De acordo com o relatório, 235.572 empresários, que não são microempreendedores individuais, receberam o benefício irregularmente. Também foram pagos 15.850 auxílios para pessoas com renda acima do limite estabelecido pelo programa.
"O governo, exaustivamente, publicou na imprensa quais eram as pessoas que poderiam ter acesso a esse benefício. Ou seja, ter renda individual até R$ 522,50 ou renda mensal familiar ate R$ 3.135. Então, quem teve acesso a essa informação, de que haveria disponível um beneficio, e evidentemente que ele procurou e ouviu que tenha esses requisitos. E ele, mesmo assim, procurou o cadastro. Aí ela já rompeu o limite da moralidade. Ele começou a praticar algo de irregular. Já descambando para o ilícito", diz o advogado José Luís Blaszak.
Parentes de políticos também estão na lista de beneficiados. Em Santa Maria do Herval, a esposa de um vereador recebeu R$ 600. Neiva Lechner mora numa casa com piscina e a família é dona de uma financeira.
Ela não quis falar com a equipe do Fantástico, mas em pronunciamento na Câmara de Vereadores, o marido e vereador Diego Lechner tentou defender a mulher.
"Pelo que eu sei, a lei diz que esse dinheiro está disponível para quem tem direito. E não pra quem precisa", disse Diego Lechner.
"Se eu requeri esse benefício e prestei informações falsas, tem crimes", diz a procuradora da República.
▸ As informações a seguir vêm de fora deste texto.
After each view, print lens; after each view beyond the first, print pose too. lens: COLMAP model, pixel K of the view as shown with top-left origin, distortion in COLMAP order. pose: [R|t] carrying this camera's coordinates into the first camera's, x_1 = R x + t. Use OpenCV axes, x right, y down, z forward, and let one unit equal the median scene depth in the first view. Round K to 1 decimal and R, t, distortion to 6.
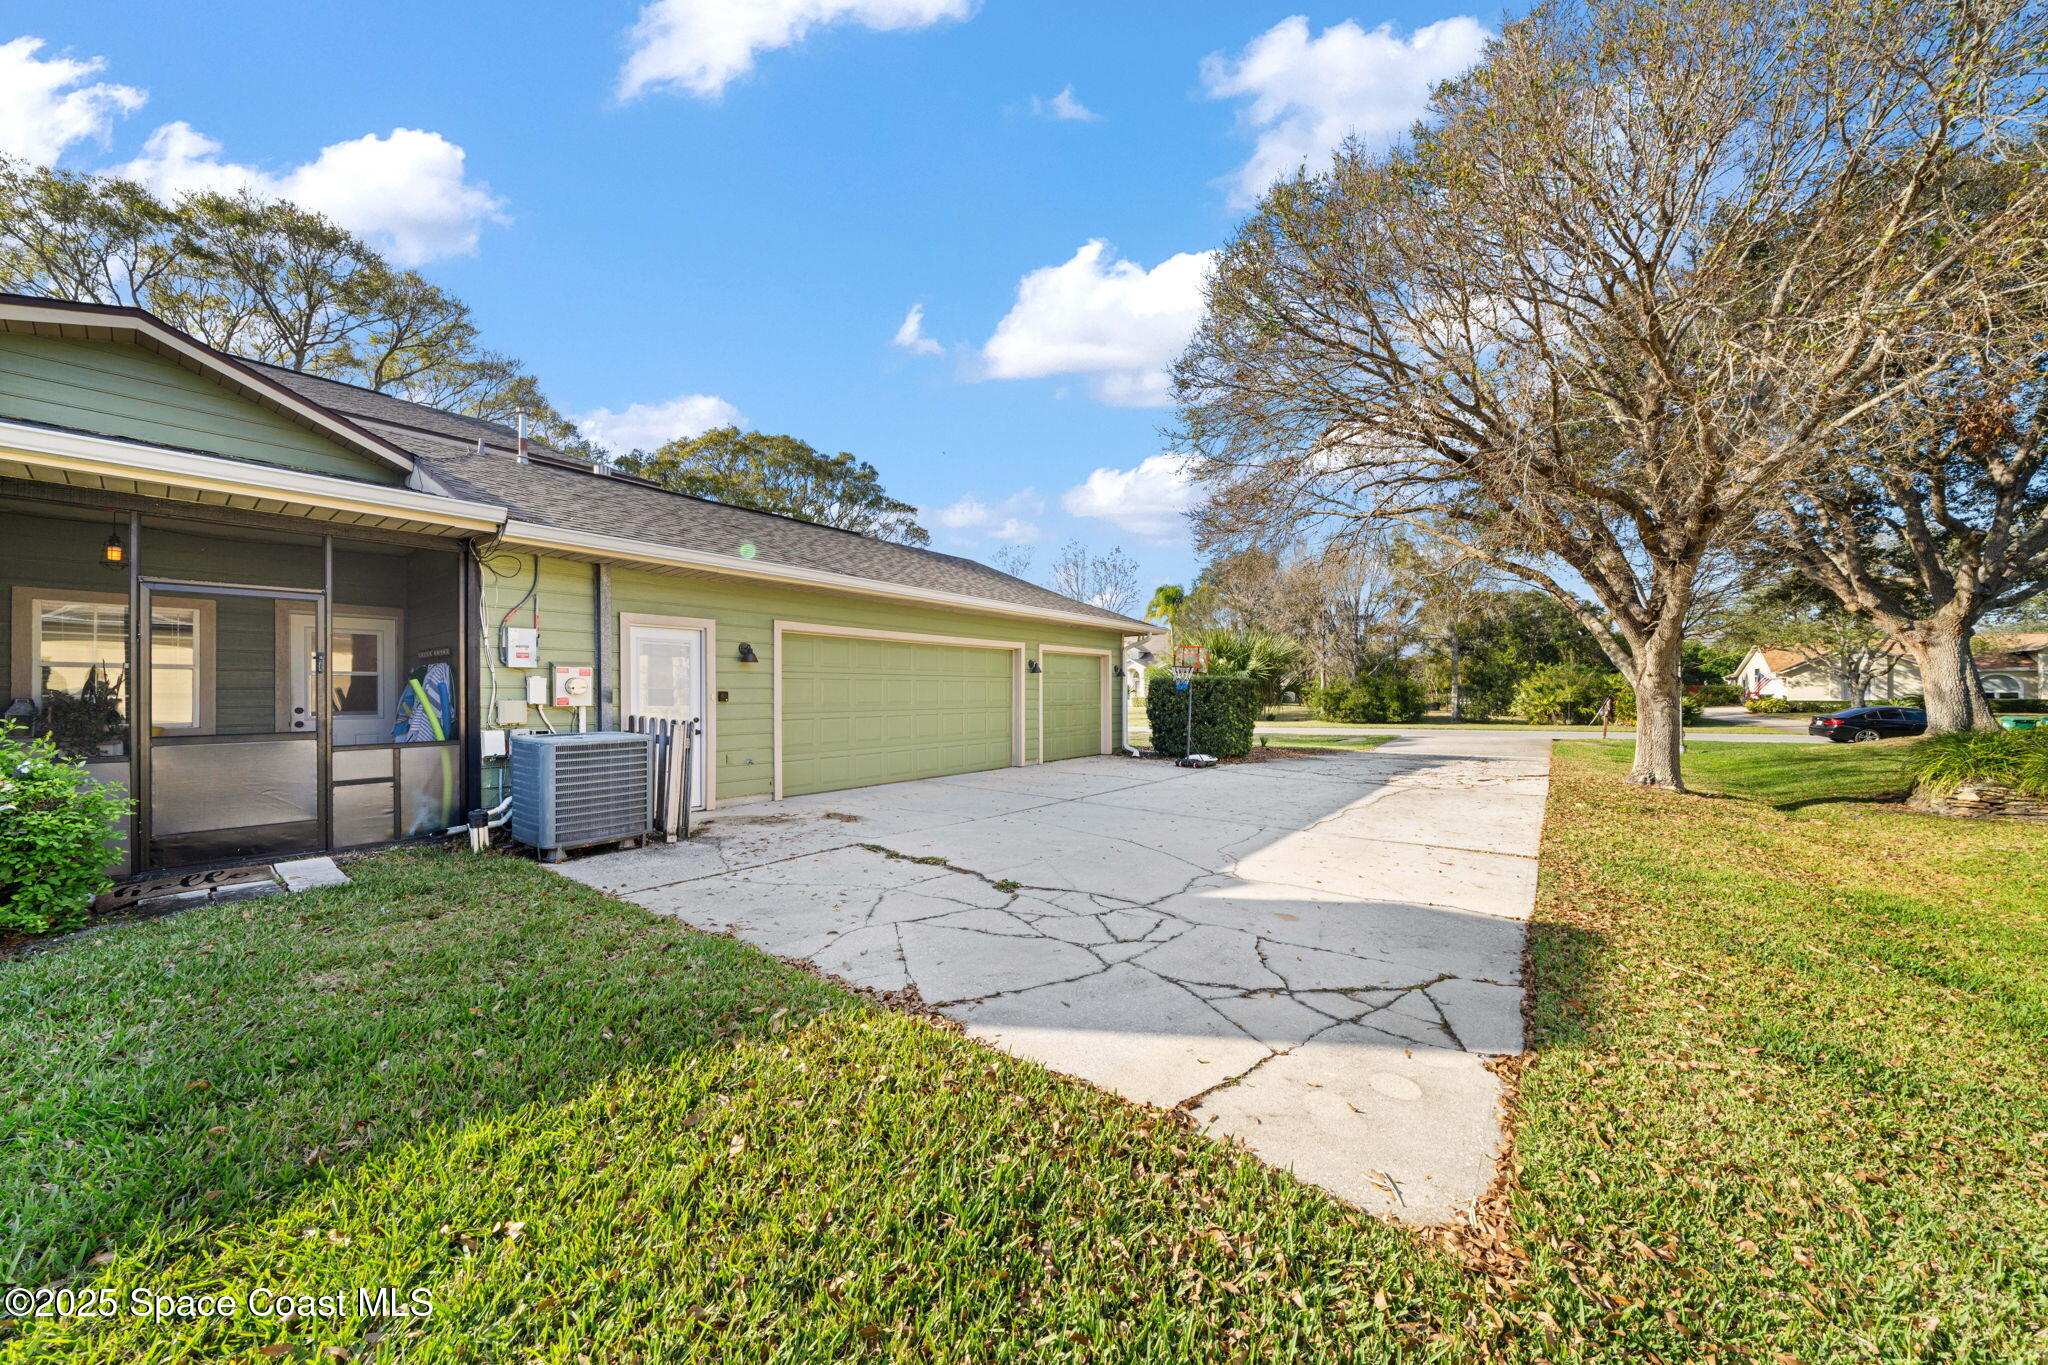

De acordo com o TCU, 17.084 mortos sacaram o dinheiro. É o caso do José Carlos Líbano, morto por engano numa chacina há 4 anos, em Gravataí, na Região Metropolitana de Porto Alegre. A viúva diz que não sabe como a fraude foi cometida.
"A senhora não tem nem ideia de quem possa estar sacando esse dinheiro?", pergunta o repórter. "Não, porque só quem tinha acesso mesmo seria eu", disse a desempregada Leci França.
Para preencher o cadastro do auxílio emergencial, basta fornecer dados pessoais como profissão, renda mensal e a conta para receber o dinheiro.
Foi desta forma que Márcia Oliveira de Aguiar, a esposa de Fabrício Queiroz e foragida da Justiça, conseguiu sacar R$ 600. Márcia é suspeita, junto com o marido, de participar de um suposto esquema de rachadinha no gabinete do senador Flávio Bolsonaro.
O Fantástico mostrou há um mês, traficantes, assassinos, ladrões de bancos e foragidos da Justiça que estavam na lista de beneficiários do auxilio emergencial.
no novo relatório do tcu, há fortes indícios de que 7.046 beneficiários estejam presos e, portanto, não teriam direito ao benefício.
De acordo com o Ministério da Cidadania, 47,7 mil pessoas que receberam o benefício, mas não se enquadravam nos critérios da lei, devolveram o dinheiro. Com isso, voltaram aos cofres públicos R$ 39,6 milhões. O Ministério também já suspendeu o pagamento de 600 mil benefícios entre a primeira e a segunda parcela, por irregularidades.